##### Data supplied
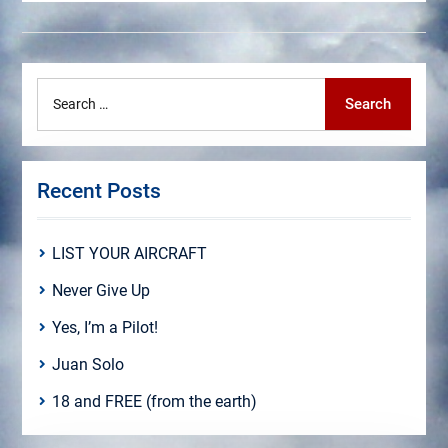
Search
Search
for:
Recent Posts
LIST YOUR AIRCRAFT
Never Give Up
Yes, I’m a Pilot!
Juan Solo
18 and FREE (from the earth)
##########
Task brief: Each line from the one containing "Never Give Up" to the last line above must be returned exactly, and no line outside that range.

Answer box:
Never Give Up
Yes, I’m a Pilot!
Juan Solo
18 and FREE (from the earth)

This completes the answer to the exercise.